Passover is a solemn feast that celebrates the freedom of the Hebrew people from the bondage of Egypt, recounted in the book of Exodus. A traditional family banquet consisting of a series of home rituals, such as the Passover Seder (Ex. 12,1-14), commemorates the release from captivity of the Jews, led by Moses.
It is one of the most important festivities of the Hebrew calendar and it lasts for eight days, starting on the 15th of the Hebrew month of Nisan, which in our modern calendar would correspond with the last part of the month of March and the first part of the month of April. But it is also corresponds with Easter, one of the two most important celebrations for Christianity. Easter remembers Christ’s crucifixion and his glorious resurrection.
Prior to Easter
Jesus had taken a forty-day journey of fasting and preparation in the desert. That time is represented in the Christian faith as “Lent” – a journey of reflection that allows the time to review, discern, transform and live. It is also a time to recognize that this grace of following Christ is costly.
Just before Easter, Jesus experienced the definitive moment that crowned his coming to earth: he realized he would be condemned for the sins of humanity, even though he was absolutely innocent of all evil.
This took place in Gethsemane (Matthew 26: 36-50). As Jesus was meditating and praying, he felt anguish.

▶ _Data extracts_
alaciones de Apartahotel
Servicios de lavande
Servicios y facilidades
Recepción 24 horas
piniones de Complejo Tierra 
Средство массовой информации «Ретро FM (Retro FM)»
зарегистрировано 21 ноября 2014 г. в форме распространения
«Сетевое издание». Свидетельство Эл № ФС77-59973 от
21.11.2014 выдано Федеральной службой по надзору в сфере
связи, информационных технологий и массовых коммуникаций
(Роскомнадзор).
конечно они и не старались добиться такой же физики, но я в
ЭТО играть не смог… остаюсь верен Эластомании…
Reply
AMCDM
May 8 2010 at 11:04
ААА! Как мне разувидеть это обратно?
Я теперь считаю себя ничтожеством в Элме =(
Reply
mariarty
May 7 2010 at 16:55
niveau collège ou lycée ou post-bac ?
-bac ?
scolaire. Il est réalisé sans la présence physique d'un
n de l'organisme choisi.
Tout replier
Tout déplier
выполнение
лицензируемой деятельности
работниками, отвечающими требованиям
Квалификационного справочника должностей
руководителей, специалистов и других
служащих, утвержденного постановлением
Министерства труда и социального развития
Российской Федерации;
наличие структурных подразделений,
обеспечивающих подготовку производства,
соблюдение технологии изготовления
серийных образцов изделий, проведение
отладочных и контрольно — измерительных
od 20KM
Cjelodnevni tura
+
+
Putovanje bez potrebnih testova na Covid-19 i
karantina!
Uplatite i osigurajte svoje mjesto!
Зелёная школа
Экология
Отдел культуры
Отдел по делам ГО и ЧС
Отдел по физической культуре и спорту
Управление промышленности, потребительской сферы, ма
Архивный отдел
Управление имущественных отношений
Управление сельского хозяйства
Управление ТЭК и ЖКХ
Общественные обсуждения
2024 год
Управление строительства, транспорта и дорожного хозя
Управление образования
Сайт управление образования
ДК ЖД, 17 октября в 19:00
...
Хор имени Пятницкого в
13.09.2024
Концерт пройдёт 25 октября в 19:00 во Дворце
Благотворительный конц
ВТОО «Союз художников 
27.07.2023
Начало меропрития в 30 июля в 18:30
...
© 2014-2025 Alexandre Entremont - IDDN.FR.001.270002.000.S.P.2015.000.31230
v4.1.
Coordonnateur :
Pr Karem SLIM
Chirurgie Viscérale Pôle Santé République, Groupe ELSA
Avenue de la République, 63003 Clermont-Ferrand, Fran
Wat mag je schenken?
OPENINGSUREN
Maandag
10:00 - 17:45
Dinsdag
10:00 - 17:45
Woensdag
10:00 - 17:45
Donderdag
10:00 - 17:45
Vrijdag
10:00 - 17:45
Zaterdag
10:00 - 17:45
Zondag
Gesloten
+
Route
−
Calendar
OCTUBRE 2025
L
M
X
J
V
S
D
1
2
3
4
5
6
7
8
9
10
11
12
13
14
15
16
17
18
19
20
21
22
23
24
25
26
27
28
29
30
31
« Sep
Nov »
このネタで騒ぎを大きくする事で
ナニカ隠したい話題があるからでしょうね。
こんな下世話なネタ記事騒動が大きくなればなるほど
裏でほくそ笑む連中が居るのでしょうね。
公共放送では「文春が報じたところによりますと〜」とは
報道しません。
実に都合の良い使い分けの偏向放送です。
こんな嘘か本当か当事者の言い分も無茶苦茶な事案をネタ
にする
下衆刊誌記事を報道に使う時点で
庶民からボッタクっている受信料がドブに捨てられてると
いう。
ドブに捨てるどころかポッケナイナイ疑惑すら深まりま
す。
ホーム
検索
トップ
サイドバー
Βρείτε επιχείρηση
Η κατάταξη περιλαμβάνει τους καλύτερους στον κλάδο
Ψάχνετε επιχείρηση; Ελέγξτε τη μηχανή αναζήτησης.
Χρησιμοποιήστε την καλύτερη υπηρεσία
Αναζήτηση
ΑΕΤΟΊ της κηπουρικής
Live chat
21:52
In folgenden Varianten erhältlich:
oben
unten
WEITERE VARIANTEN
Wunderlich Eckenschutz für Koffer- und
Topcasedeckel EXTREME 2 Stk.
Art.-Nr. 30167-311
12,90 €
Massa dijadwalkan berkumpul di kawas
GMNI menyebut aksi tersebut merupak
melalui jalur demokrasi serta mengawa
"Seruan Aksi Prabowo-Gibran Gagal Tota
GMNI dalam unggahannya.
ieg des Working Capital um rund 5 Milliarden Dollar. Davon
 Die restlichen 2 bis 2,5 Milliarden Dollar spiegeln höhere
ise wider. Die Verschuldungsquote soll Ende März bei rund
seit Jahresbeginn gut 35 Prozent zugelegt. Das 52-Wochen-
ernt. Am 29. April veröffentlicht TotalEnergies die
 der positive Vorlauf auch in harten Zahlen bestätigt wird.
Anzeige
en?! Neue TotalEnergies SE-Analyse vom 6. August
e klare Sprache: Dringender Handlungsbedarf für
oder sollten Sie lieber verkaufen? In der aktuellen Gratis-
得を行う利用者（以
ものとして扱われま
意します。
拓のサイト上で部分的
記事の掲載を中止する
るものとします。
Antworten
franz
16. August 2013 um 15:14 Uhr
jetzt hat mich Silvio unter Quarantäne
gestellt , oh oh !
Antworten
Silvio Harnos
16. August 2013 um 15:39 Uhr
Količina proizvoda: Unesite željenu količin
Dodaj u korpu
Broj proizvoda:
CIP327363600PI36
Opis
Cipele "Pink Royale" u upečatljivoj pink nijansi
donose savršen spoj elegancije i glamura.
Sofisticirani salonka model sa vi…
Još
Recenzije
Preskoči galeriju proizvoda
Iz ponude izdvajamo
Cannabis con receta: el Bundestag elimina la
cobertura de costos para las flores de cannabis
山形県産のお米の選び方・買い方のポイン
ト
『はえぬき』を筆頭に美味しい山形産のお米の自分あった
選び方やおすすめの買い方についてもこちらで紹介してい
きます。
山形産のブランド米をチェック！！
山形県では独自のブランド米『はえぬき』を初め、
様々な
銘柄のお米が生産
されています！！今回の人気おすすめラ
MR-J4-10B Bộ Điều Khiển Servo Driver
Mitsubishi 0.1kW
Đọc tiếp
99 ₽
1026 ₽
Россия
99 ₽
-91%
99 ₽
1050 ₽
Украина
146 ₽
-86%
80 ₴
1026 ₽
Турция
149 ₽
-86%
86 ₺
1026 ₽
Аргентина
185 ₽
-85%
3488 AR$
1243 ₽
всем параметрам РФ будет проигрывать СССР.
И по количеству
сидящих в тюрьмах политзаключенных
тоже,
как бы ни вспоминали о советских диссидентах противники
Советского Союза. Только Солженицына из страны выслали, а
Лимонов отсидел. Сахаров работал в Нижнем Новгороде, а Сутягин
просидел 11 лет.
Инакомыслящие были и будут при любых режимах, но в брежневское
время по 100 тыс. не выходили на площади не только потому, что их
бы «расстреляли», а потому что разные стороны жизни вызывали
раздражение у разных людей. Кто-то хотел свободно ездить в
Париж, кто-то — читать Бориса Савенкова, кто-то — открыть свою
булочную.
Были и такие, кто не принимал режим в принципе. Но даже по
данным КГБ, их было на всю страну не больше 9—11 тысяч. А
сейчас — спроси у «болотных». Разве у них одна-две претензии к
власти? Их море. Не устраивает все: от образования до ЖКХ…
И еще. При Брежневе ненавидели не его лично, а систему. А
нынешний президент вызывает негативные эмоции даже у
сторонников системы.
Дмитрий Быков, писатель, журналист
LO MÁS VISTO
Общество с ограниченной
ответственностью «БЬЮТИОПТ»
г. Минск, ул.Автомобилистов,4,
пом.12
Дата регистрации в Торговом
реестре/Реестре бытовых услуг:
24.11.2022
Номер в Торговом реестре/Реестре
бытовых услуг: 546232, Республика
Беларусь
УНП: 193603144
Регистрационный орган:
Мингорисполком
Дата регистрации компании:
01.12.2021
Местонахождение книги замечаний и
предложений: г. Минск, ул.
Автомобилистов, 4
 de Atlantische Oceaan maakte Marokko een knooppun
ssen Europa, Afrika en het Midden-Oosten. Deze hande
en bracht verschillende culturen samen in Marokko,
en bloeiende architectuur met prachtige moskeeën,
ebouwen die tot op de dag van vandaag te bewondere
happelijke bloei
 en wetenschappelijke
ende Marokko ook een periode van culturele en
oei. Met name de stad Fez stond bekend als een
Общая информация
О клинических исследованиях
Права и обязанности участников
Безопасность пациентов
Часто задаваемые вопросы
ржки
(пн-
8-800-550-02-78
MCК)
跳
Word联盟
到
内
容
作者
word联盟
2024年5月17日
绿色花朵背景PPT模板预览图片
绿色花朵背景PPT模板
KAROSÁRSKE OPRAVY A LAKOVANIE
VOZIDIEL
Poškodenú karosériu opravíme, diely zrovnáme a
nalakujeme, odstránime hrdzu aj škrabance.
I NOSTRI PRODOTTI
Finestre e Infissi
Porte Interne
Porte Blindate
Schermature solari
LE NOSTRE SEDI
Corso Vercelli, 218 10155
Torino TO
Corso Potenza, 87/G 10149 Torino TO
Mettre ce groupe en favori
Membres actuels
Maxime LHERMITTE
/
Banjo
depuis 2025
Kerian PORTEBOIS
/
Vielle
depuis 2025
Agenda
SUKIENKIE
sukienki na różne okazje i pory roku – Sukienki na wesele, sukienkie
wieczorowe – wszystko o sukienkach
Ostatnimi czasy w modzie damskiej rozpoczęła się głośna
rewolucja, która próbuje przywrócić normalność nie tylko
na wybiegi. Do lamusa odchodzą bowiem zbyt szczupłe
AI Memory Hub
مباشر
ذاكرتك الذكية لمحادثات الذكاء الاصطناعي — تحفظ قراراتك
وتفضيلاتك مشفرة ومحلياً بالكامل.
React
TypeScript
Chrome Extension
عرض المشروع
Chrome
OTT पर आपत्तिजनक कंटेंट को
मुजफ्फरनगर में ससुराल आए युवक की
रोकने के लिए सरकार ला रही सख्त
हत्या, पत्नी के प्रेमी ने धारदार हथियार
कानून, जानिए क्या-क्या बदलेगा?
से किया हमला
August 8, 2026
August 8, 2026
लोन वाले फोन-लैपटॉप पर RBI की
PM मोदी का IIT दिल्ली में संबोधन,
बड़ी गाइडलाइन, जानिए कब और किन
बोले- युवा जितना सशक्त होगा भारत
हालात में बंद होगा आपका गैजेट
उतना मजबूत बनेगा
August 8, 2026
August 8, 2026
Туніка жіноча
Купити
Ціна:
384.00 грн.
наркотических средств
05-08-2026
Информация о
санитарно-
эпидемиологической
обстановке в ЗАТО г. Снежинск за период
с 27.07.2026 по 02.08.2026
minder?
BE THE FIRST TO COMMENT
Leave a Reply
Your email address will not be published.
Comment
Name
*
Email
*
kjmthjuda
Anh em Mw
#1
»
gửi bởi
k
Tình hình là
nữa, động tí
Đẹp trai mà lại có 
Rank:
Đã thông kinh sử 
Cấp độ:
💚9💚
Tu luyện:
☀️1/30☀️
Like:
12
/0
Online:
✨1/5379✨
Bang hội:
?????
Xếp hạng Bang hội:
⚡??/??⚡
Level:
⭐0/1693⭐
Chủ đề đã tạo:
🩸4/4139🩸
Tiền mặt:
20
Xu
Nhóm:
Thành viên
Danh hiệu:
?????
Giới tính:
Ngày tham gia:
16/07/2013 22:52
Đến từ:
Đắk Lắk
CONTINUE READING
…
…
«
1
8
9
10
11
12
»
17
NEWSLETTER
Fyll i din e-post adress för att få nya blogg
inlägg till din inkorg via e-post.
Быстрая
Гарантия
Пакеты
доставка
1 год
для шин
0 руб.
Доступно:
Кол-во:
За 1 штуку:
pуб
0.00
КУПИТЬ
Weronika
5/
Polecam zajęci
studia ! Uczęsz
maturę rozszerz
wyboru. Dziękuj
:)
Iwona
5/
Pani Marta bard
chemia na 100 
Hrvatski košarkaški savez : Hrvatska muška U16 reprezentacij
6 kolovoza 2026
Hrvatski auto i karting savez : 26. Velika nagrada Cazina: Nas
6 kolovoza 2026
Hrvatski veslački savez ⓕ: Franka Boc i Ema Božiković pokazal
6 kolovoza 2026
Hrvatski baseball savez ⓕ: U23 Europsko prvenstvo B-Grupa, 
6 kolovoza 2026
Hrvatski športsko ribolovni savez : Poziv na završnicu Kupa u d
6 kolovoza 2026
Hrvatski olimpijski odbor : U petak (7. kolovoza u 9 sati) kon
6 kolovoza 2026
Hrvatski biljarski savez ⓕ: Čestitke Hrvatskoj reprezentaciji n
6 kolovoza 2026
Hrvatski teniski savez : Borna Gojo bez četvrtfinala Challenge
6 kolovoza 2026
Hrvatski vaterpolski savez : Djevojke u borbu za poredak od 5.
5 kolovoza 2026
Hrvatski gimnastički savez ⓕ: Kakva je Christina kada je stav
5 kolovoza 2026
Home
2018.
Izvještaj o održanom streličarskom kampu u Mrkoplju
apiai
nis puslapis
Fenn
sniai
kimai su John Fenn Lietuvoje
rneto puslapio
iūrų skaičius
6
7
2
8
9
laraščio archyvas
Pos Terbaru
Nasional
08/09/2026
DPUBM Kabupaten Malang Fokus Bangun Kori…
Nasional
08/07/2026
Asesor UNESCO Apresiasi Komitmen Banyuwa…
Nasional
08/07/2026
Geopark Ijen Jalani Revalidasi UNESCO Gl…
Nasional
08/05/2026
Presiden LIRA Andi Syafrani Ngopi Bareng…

▶ _Problems to work on_
1 – In the Passover and Easter text, print the part that opens with the words containing "Just before Easter, Jesus" and closes with "he felt anguish.".
2 – According to the Passover and Easter text, on what date in the Hebrew calendar does Passover begin?
3 – Write the next part of the Passover and Easter text, continuing from its last sentence.

▶ _Exercise results_
1 –
Just before Easter, Jesus experienced the definitive moment that crowned his coming to earth: he realized he would be condemned for the sins of humanity, even though he was absolutely innocent of all evil.
This took place in Gethsemane (Matthew 26: 36-50). As Jesus was meditating and praying, he felt anguish.

2 – On the 15th of the Hebrew month of Nisan.

3 –
Then Jesus went with his disciples to a place called Gethsemane, and he said to them, “Sit here while I go over there and pray.” He took Peter and the two sons of Zebedee along with him, and he began to be sorrowful and troubled. Then he said to them, “My soul is overwhelmed with sorrow to the point of death. Stay here and keep watch with me.” Going a little farther, he fell with his face to the ground and prayed, “My Father, if it is possible, may this cup be taken from me. Yet not as I will, but as you will.”
Jesus sensed that the end was coming. He knew what would happening soon. His Heavenly Father had told him. He knew he was going to be betrayed. Did the betrayal begin with his trusted men sleeping instead of watching and praying?
Then he returned to the disciples and said to them, “Are you still sleeping and resting? Look, the hour has come, and the Son of Man is delivered into the hands of sinners. Rise! Let us go! Here comes my betrayer!”
Soon Judas delivered him for 30 pieces of silver. His life was worth only 30 pieces of silver! Jesus loved Judas, he knew he had to be the “bad guy” in the story. He had compassion for him, but the prophecy had to be fulfilled.
While he was still speaking, Judas, one of the Twelve, arrived. With him was a large crowd armed with swords and clubs, sent from the chief priests and the elders of the people. Now the betrayer had arranged a signal with them: “The one I kiss is the man; arrest him.” Going at once to Jesus, Judas said, “Greetings, Rabbi!” and kissed him. Jesus replied, “Do what you came for, friend.”
Beginning the Jewish Passover
It was the beginning of the end … or a new beginning. It depends how you read the story. Jesus was brought before Caiaphas, the high priest. With him were the teachers of the Law. He was later brought before Pilate. Peter denied it three times as the Scriptures say (Matthew 26: 69-75). “I do not know that man!” While this was happening, Judas repented. He had confessed his sin, but the priests ignored him. Then he hanged himself, full of remorse and pain. Jesus appeared before the governor, and he asked him: “Are you the king of the Jews?”
“You have said so,” Jesus replied.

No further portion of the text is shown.